The Architectural Fix: Bolt Physics Onto Psychology
Once you frame it this way, the fix is obvious and non‑mystical:
- Let the LLM do what it’s good at: high‑level design, intent modeling, semantic reasoning.
- Then enforce correctness with a non‑anthropomorphic layer that doesn’t care about intent at all.
Concretely, that means:
- Always running code through real toolchains (compilers, linters, type checkers) and forcing iterative repair until the machine is satisfied.
- Using an external governance or execution stack that treats the LLM as an idea generator, not the final authority.
- Training or constraining the system so that “the compiler is law” becomes a hard invariant, not a soft suggestion.
In other words: you surround a social, narrative model with a hard shell of formal systems.
You don’t try to make the LLM stop thinking like an anthropologist. You just make sure a physicist has the final say.

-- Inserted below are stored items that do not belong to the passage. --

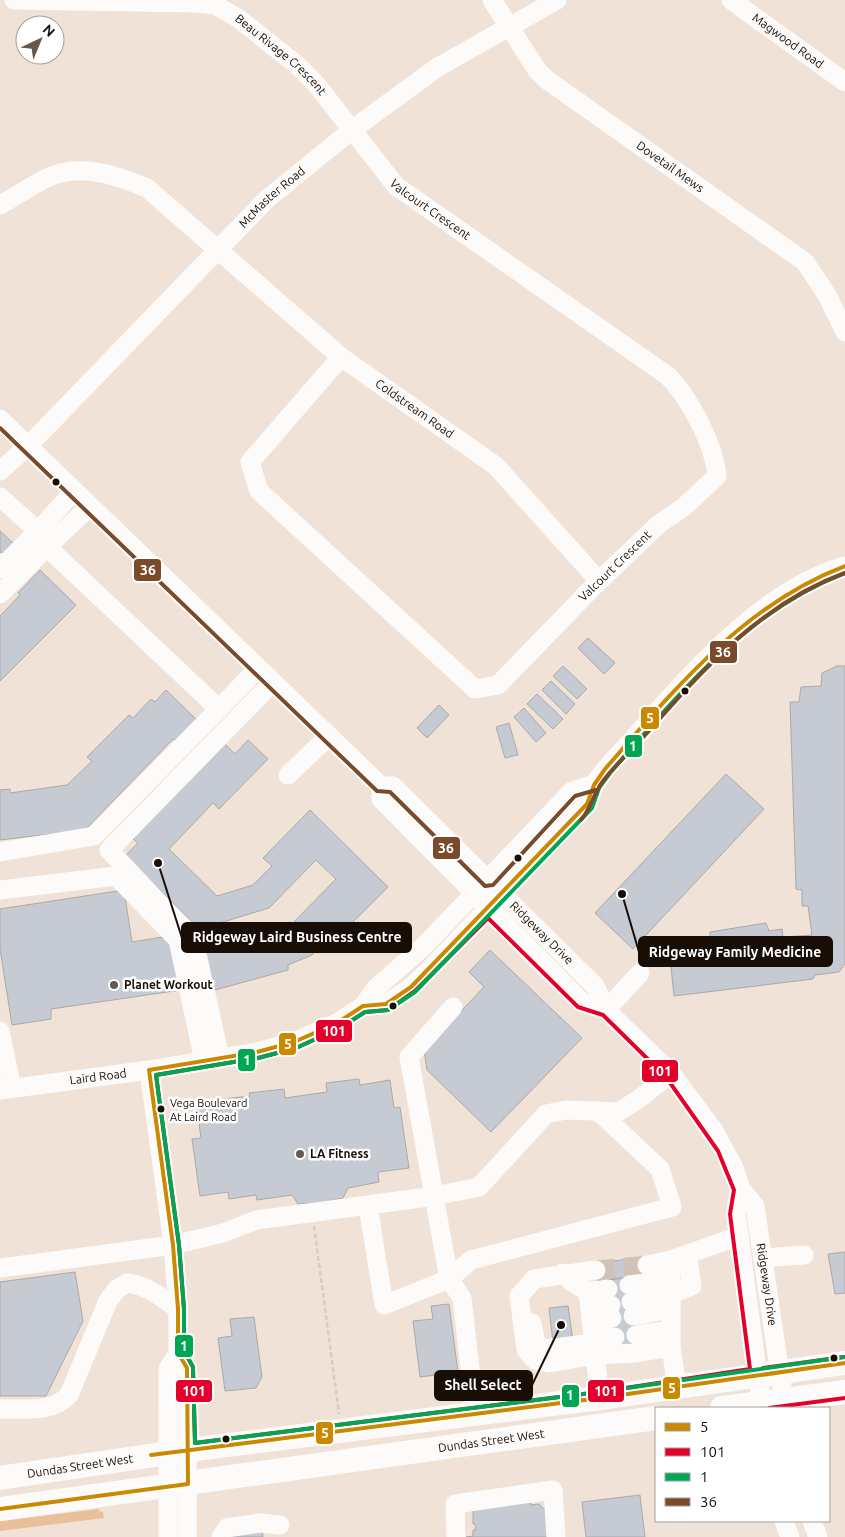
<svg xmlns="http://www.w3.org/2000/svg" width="845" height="1537" font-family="Ubuntu,sans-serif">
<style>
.green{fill:#eac09b}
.building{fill:#c6cad3;stroke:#aba9a8}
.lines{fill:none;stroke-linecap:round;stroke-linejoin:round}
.minor-tunnel{stroke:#d0c2b7;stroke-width:19;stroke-dasharray:19 9;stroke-linecap:butt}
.path{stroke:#d2ceca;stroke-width:2.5;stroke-dasharray:5 2.5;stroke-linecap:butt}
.minor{stroke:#fdfbf9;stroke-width:19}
.major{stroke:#fdfbf9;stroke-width:24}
.bus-1-casing{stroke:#fff;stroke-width:8}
.bus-2-casing{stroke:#fff;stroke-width:8}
.bus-3-casing{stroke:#fff;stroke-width:8}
.bus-4-casing{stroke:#fff;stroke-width:8}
.bus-1{stroke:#cb8801;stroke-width:4}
.bus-2{stroke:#e4002b;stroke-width:4}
.bus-3{stroke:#00a651;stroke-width:4}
.bus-4{stroke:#7a4b2a;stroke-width:4}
.bus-dot{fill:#190e06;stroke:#fff;stroke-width:2}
.poi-dot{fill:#64584f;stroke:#fff;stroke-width:2}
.labels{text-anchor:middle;stroke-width:5;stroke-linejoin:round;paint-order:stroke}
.bus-label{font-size:11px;fill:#190e06;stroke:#fff;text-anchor:start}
.street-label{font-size:12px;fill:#190e06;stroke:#fff}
.poi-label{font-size:12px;font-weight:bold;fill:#190e06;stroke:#fff;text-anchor:start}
.leader{fill:none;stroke:#190e06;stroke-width:2}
.callout-dot{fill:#190e06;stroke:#fff;stroke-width:2}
.callout{fill:#190e06;stroke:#190e06;stroke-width:2}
.callout-label{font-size:14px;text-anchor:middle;font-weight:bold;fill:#fff}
.line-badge{stroke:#fff;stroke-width:2}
.badge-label{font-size:14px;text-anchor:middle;font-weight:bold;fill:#fff}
</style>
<rect width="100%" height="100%" fill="#f0e2d6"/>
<path class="green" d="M99 1509V1511L103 1512 104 1518 0 1531V1521Z"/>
<path class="building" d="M0 531 14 544 6 553 0 552Z
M40 570 76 605 0 681V616L20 595 18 593Z
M588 638 615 663 604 674 578 648Z
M563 666 587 689 577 699 553 676Z
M837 666H845V964L839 972 815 975 813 979 674 996 671 967 696 961 698 951 710 948V932L766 923 769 931 782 929 783 937 812 935 808 906H802V890L796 889 790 702H799L801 687 821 686 822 673Z
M551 681 575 704 566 714 542 690Z
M166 690 199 722 179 743 173 739 85 830 0 840V790L10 789V793L67 785 92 761 87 757 129 715 133 718 151 699 155 702Z
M537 694 563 719 553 729 527 704Z
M439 705 449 715 427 738 417 728Z
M524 708 546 733 536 742 514 717Z
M509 723 518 755 505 758 496 727Z
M248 740 268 759 219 809 213 803 169 849 217 896 253 885 272 866 263 858 310 810 388 887 335 940 331 936 312 955 288 965V970L215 990 204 953 286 930 336 879 316 860 269 908 200 929 125 856 138 843 132 838 224 743 235 754Z
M726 774 764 809 633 949 595 913Z
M124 890 132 942 163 937 174 946 181 990 51 1009V1019L12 1025 0 949V909Z
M490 950 582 1038 491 1132 427 1070 424 1050 484 987 469 972Z
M359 1079 360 1085 390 1080 394 1108 400 1107 409 1168 378 1172 379 1182 348 1188 343 1198 319 1203 298 1204 292 1195 257 1200 256 1195 229 1199 228 1192 200 1196 192 1139 201 1138 197 1109 224 1106 223 1099 250 1096 249 1093 284 1089 285 1098 327 1092 326 1083Z
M845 1252V1293L835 1294 828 1254Z
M646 1257 648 1275 598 1281 597 1263Z
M75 1272 83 1321 46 1396H0V1282Z
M628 1277 637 1347 617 1350 607 1280Z
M449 1304 458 1372 420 1377 413 1321 433 1319 431 1306Z
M568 1306 573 1341 553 1343 549 1308Z
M254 1317 262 1377 256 1388 225 1391 218 1338 232 1336 230 1319Z
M640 1495 645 1537H586L582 1502Z
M530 1502 531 1505 539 1504 551 1516V1537H466L473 1536V1530H476L475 1524H473V1510Z
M262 1528 263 1537H227Z"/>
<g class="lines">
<path class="minor-tunnel" d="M596 1270 647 1265"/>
<path class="path" d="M314 1226 339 1414"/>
<g class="minor">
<path id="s1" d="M14 0 196 3 215 5 238 18 297 65 316 84 396 186 668 376C690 398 714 445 717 476L685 506 659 524 599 581 498 685 475 689 259 491 250 462 341 357"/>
<path id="s2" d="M492 0 537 70 547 80 805 262 827 295 845 332"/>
<path id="s3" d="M731 0 845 82"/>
<path id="s4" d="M0 205C17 196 36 182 54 175 85 164 118 176 147 188L341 357 496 466 599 581"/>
<path id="s5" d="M0 419 381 786H393L595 986 606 1010 671 1073 714 1131 734 1168 741 1189 755 1206 785 1408"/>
<path id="s6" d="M0 471 28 446 267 199 353 129 438 67 557 0"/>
<path d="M0 497 38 531"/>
<path d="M90 506 47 547 219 709 258 668"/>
<path d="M0 569 38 531 74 491"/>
<path d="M0 594 47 547"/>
<path d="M288 775 329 736"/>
<path d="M381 786V799L582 1002 606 1010"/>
<path d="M0 852 94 836 219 709"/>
<path d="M0 890 116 876 178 940 204 1061"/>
<path d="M363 1006 386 1004 411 987 435 964 587 804C589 797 591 789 595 783 607 764 626 748 640 731 694 670 764 589 845 566"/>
<path d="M453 1007 409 1057 449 1279 462 1298 475 1413"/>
<path d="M606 1010 640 973"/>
<path d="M0 1031 12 1088"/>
<path d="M220 1058 194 940 109 850 273 682"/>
<path d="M149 1070 173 1245 178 1309V1353L187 1368V1537"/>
<path id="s7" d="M0 1090 149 1070 257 1052 294 1042 337 1023 363 1006 376 988 423 947 572 791 594 784"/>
<path d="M741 1189 736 1213 762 1408"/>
<path d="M368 1206 384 1305 449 1279 471 1260 672 1207 660 1169 598 1111"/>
<path d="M763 1258 804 1255"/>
<path d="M647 1265 671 1260"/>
<path d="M0 1268 173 1245 223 1233 256 1220 435 1196 479 1187 546 1114 566 1110 618 1112 639 1099 671 1073"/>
<path d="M596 1270 534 1279 519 1296 526 1350 535 1360 549 1363 595 1355 636 1353 671 1347"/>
<path d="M563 1273 572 1282 588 1292 600 1398"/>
<path d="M629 1285 670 1280"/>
<path d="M588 1292 608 1289"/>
<path d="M631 1302 669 1295 692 1286 687 1254"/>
<path d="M590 1308 611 1305"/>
<path d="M633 1316 670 1309"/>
<path d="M591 1321 612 1318"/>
<path d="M532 1323 536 1344 545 1349 594 1343"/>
<path d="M636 1335 671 1330"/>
<path d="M593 1339 615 1337"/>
<path d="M677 1387 671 1347V1260L739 1236"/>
<path d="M0 1409C24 1408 51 1414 69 1395L108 1301 117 1289 127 1283C147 1285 162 1298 178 1309"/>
<path d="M784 1521 790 1537"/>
<path d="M812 1521 818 1537"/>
<path d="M168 1537V1369L178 1353"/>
<path d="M221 1537 227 1528 260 1523 280 1525"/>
<path d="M456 1537 455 1504 553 1490 556 1537"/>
</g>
<g class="major">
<path d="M722 1408 845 1392"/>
<path id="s8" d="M0 1478 189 1450 600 1398 845 1363"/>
<path id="s9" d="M0 1509 656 1418"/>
</g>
<g class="bus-1-casing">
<path id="bus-1" d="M151 1455 600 1398 845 1363
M0 1509 188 1484 187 1368 178 1353V1309L173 1245 149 1070 257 1052 294 1042 337 1023 363 1006 386 1004 411 987 587 804 594 785 605 769C674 690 744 604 845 566"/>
</g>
<g class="bus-2-casing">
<path id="bus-2" d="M488 918 578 1007 603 1015 666 1077 718 1151 734 1190 730 1214 750 1369 599 1392 195 1443 193 1367 184 1351V1309L179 1245 156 1075 258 1058 296 1048 340 1028 365 1012 388 1010 415 991Z
M763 1368 844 1357
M769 1408 845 1398"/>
</g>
<g class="bus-3-casing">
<path id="bus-3" d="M844 1357 599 1392 195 1443 193 1367 184 1351V1309L179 1245 156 1075 258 1058 296 1048 340 1028 365 1012 388 1010 415 992 592 808 599 788 610 773C677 696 747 610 845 573"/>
</g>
<g class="bus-4-casing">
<path id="bus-4" d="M0 428 377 791 390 792 485 886 493 885 575 796 596 790
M581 820C591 808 594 793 603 781 616 764 633 749 647 733 704 668 762 603 845 573"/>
</g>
<use href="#bus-1" class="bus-1"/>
<use href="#bus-2" class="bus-2"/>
<use href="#bus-3" class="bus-3"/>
<use href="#bus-4" class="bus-4"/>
</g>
<g class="bus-dot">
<circle cx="56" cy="482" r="4.5"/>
<circle cx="685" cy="691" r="4.5"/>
<circle cx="518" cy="858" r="4.5"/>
<circle cx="393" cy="1006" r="4.5"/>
<circle cx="161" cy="1109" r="4.5"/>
<circle cx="834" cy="1358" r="4.5"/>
<circle cx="226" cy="1439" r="4.5"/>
</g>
<g class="poi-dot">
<circle cx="114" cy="985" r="5"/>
<circle cx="300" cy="1154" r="5"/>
</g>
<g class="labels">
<g class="bus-label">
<text x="170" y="1107">Vega Boulevard<tspan x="170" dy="14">At Laird Road</tspan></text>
</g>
<g class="street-label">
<text dy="4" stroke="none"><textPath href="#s3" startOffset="70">Magwood Road</textPath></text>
<text dy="4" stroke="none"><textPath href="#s1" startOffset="284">Beau Rivage Crescent</textPath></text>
<text dy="4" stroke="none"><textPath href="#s2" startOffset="248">Dovetail Mews</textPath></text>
<text dy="4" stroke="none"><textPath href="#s6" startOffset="386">McMaster Road</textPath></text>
<text dy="4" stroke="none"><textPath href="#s1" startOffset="501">Valcourt Crescent</textPath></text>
<text dy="4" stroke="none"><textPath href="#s4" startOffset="505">Coldstream Road</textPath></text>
<text transform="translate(615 566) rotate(-44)" y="4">Valcourt Crescent</text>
<text dy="4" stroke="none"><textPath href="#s5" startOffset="750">Ridgeway Drive</textPath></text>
<text dy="4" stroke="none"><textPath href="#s7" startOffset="99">Laird Road</textPath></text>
<text dy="4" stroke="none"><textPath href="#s5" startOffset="1180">Ridgeway Drive</textPath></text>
<text dy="4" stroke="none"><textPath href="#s9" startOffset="496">Dundas Street West</textPath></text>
<text dy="4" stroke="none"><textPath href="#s8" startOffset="81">Dundas Street West</textPath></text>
</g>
<g class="poi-label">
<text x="124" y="989">Planet Workout</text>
<text x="310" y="1158">LA Fitness</text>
</g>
</g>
<path class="leader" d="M158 863L182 938M622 894L639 952M561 1325L532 1385"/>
<g class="callout-dot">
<circle cx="158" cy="863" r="5"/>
<circle cx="622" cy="894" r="5"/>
<circle cx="561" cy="1325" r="5"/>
</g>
<g class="callout">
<rect x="182" y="923" width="229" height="29" rx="5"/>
<rect x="639" y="937" width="193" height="29" rx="5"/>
<rect x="435" y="1371" width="97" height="29" rx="5"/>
</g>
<g class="callout-label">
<text x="297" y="942">Ridgeway Laird Business Centre</text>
<text x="735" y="957">Ridgeway Family Medicine</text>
<text x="483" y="1390">Shell Select</text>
</g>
<g class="line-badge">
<rect x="133" y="558" width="29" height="24" rx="5" fill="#7a4b2a"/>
<rect x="709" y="640" width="29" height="24" rx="5" fill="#7a4b2a"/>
<rect x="640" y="706" width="20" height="24" rx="5" fill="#cb8801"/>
<rect x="624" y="734" width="19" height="24" rx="5" fill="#00a651"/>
<rect x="432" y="836" width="29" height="24" rx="5" fill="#7a4b2a"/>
<rect x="315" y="1019" width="38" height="24" rx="5" fill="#e4002b"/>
<rect x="278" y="1032" width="19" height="24" rx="5" fill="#cb8801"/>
<rect x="237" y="1048" width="19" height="24" rx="5" fill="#00a651"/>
<rect x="641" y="1059" width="38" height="24" rx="5" fill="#e4002b"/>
<rect x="174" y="1334" width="20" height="24" rx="5" fill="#00a651"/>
<rect x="662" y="1376" width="19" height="24" rx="5" fill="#cb8801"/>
<rect x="175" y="1379" width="38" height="24" rx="5" fill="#e4002b"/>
<rect x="587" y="1379" width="38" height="24" rx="5" fill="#e4002b"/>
<rect x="561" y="1384" width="19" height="24" rx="5" fill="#00a651"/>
<rect x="315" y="1421" width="19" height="24" rx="5" fill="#cb8801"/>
</g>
<g class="badge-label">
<text x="148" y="575">36</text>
<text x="723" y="657">36</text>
<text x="650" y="723">5</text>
<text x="633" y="751">1</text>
<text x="446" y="853">36</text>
<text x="334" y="1036">101</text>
<text x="288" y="1049">5</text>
<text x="247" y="1065">1</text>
<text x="660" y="1076">101</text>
<text x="184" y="1351">1</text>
<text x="672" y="1393">5</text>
<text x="194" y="1396">101</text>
<text x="606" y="1396">101</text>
<text x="570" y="1400">1</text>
<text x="325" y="1438">5</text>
</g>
<rect x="655" y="1407" width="175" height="115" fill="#ffffff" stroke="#a39f9b"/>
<rect x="665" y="1423" width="25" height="8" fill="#cb8801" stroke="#a39f9b"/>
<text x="700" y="1432" font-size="15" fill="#190e06">5</text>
<rect x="665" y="1448" width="25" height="8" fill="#e4002b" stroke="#a39f9b"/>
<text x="700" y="1457" font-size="15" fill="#190e06">101</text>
<rect x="665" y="1473" width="25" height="8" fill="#00a651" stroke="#a39f9b"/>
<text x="700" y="1482" font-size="15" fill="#190e06">1</text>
<rect x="665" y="1498" width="25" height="8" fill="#7a4b2a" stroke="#a39f9b"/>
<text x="700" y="1507" font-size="15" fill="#190e06">36</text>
<g transform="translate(40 40) rotate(44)"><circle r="24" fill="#ffffff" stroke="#a39f9b"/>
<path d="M0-4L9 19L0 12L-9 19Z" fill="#64584f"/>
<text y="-8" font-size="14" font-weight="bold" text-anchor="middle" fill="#190e06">N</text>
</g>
</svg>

Why I Think This Is a Big Deal
This looks small—“LLMs anthropomorphize compilers”—but the implications are larger:
- It explains the pattern of “smart but brittle” code better than “LLMs are dumb.”
- It connects to a more general point: LLMs will tend to see everything as agents and stories unless we explicitly tell them, “this part is math.”
- It hints at a general design principle for AI tooling:
- Use LLMs for semantics and coordination,
- Use external deterministic systems for truth and enforcement.
If we internalize that, we stop being surprised when generative models hallucinate or mis‑compile, and we start building architectures that assume:
“This thing is a brilliant storyteller trapped inside a universe that doesn’t care about stories.”
So when you see an LLM emit beautiful Rust that fails on a missing semicolon or a wrong trait bound, don’t just think “stupid AI.” See it as evidence of the deeper bug:
It’s still talking to the compiler like it’s a person.
Top comments (1)
This is a really interesting frame. The "psychology vs physics" split maps perfectly to what I see in code reviews — LLM-generated code reads like it was written by someone who understood the problem but never actually ran the code. The variable names are perfect, the comments make sense, but the import paths are hallucinated.
The architectural fix you describe (surround the storyteller with formal systems) is basically what every serious AI coding workflow has converged on independently. Tight feedback loops with the compiler, not just generating and hoping. The teams I've worked with that get the best results treat the LLM like a very fast junior dev who always needs their PR checked against CI before merge.